# Fair deal scheme - house valuation



## Moliere (14 Mar 2010)

Hi there,

My mother in law is curently being evaluated for financial assistance for the scheme. The house that she has been living in is owned by her sons and she has a right to live in it for her lifetime.

The HSE are insisting on a valuation on the property - even though she doesn't own it! Has anyone else had this experience? Why would they need this?

Lookinf forward to hearing your replies!


----------



## Threadser (14 Mar 2010)

Am very surprised to hear that the HSE are insisting on a valuation of this property. Was the ownership transferred to her sons recently? I had heard that transfer of ownership of the family home had to happen at least 5 years before the person was admitted to nursing home care, for the property not to be considered in the valuation process.
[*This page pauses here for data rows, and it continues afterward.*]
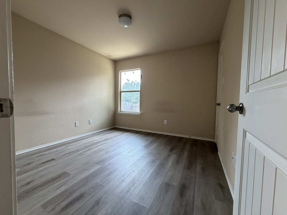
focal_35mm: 14
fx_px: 116
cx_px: 144
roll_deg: -1.0
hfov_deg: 102.1
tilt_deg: -2.5
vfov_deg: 85.7
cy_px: 108
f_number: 2.2
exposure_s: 1/120
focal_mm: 2.22
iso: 320
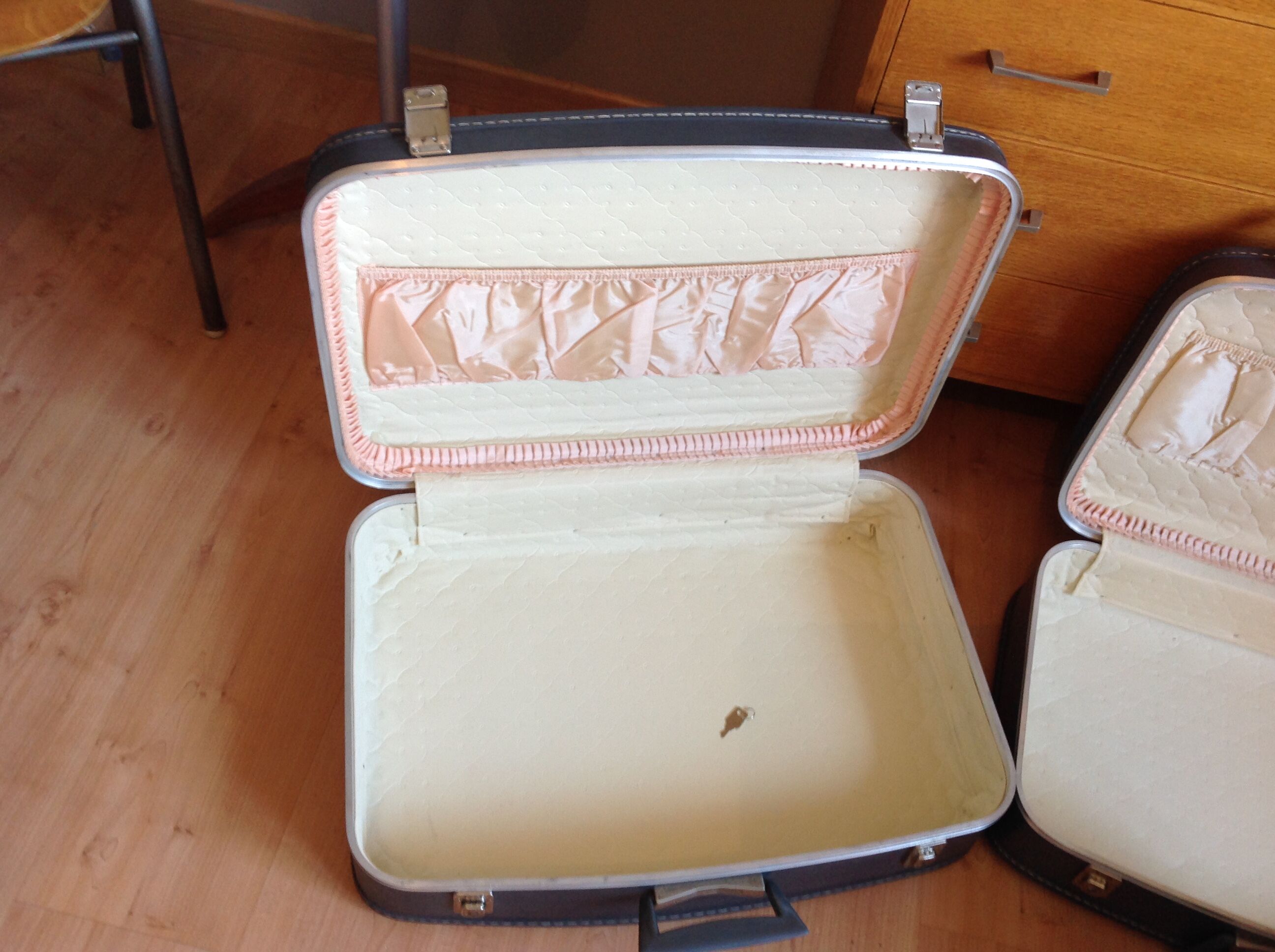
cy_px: 476
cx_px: 638
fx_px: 1287
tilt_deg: -54.2
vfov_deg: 40.6
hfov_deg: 52.7
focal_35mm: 35
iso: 64
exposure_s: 1/15
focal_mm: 4.28
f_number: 2.4
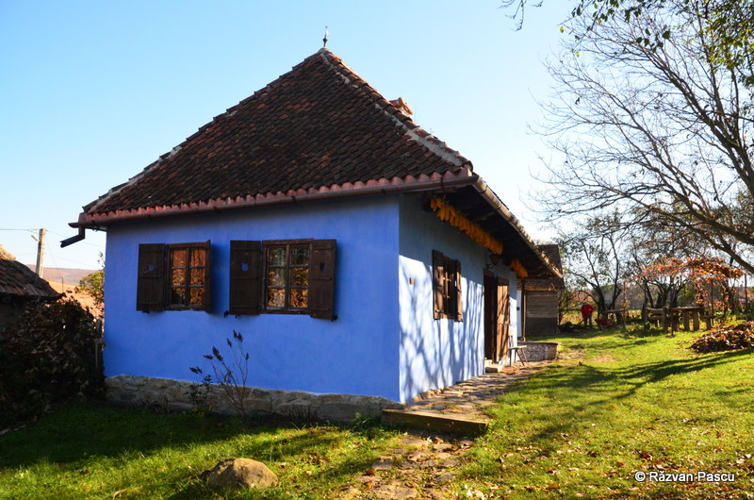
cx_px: 377
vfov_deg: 47.7
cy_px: 250
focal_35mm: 27
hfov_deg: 67.5
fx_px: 564
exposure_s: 1/1000
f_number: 9
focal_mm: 18
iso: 1600
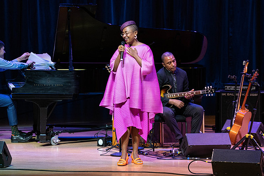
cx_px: 132
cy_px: 88
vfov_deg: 4.3
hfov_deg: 6.4
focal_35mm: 321
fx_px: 2354
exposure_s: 1/320
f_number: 9
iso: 4000
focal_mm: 321
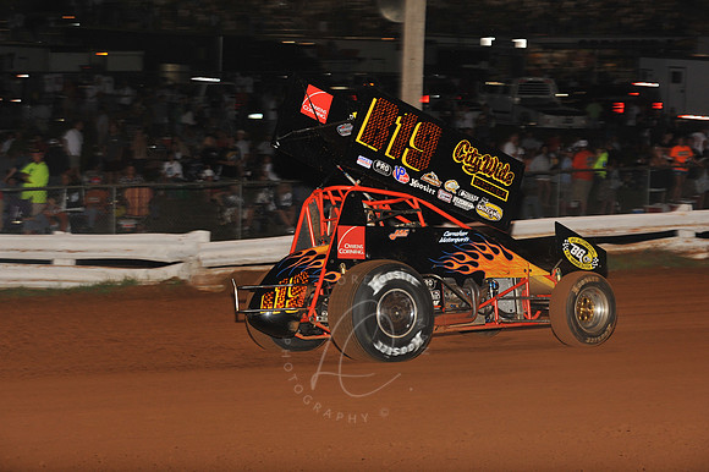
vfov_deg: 13.0
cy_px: 236
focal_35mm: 105
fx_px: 2067
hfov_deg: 19.5
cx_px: 354
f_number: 7.1
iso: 1000
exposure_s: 1/320
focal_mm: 105
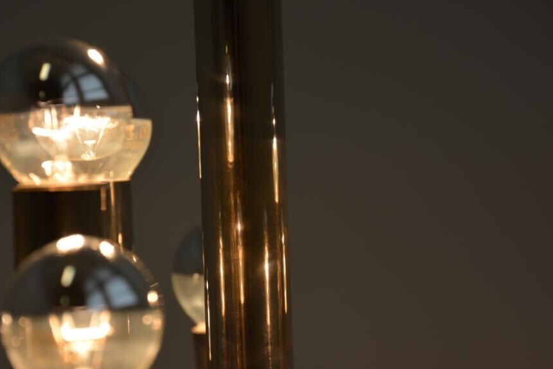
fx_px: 3391
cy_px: 247
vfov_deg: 6.2
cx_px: 236
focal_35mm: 221
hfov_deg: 9.3
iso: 160
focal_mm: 105
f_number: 5.6
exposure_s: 1/180
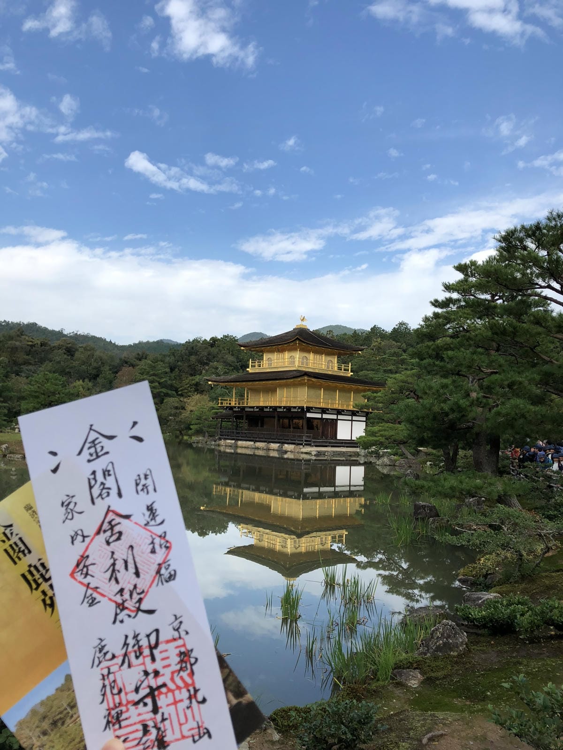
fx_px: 629
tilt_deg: +3.9
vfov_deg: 61.7
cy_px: 375
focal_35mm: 29
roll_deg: -1.8
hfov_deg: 48.2
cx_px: 282
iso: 20
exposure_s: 1/1412
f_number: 1.8
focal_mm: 3.99
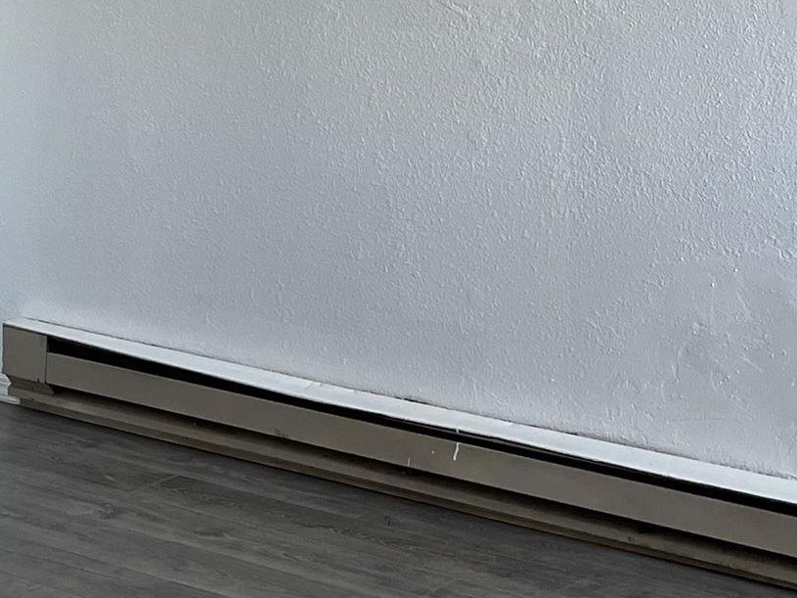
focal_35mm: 98
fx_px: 2256
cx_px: -508
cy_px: -51
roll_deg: -0.4
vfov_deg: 14.7
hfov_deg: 17.4
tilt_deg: -5.1
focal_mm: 5.7
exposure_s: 1/120
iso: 80
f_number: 1.5
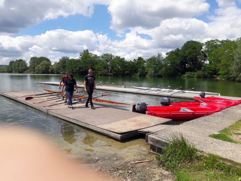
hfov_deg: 63.4
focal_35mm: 28
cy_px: 90
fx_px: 195
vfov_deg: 49.7
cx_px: 120
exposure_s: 1/1845
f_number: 1.9
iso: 40
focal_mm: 3.7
This was under the old subvention scheme so am not sure if it applies under the Fair Deal.


----------



## Moliere (15 Mar 2010)

Thanks for your reply ..... No the house was left to her sons on their father's death almost thirty years ago! HSE will not progress her application without a valuation for the house!


----------



## twofor1 (15 Mar 2010)

I cannot answer your question, but I had queries with our application and on several occasions phoned the HSE Nursing Homes Support office in Naas. They were always very helpful and answered any questions I had. Contact details for your local office can be found here.

  [broken link removed]


----------



## Threadser (15 Mar 2010)

I had thought that the HSE were unable to take the "means" of the family of the person accessing full time care into account in this assessment. Their insistence on a valuation of this property would appear to be a breach of this, as they are assesing the assets of the family rather than the person themselves. I would be interested to hear what reply you get from the HSE Nursing Homes support office.


----------



## Ann1 (27 Mar 2010)

Moliere said:


> Thanks for your reply ..... No the house was left to her sons on their father's death almost thirty years ago! HSE will not progress her application without a valuation for the house!



I thought the law changed in 1976 which meant that the wife would be entitled to the family home after her husbands death. Or am I incorrect in thinking this.


----------



## browtal (16 May 2010)

If the property was assigned to the relative more than 5 years ago there is no liability on the new owner. That applies to the new Fair Deal scheme
Browtal.  See brochure 'Nursing Homes upport Scheme'  Information booklet. An excellent booklet simple to understand. Browtal


----------



## z104 (17 May 2010)

Did she ever own the house?


----------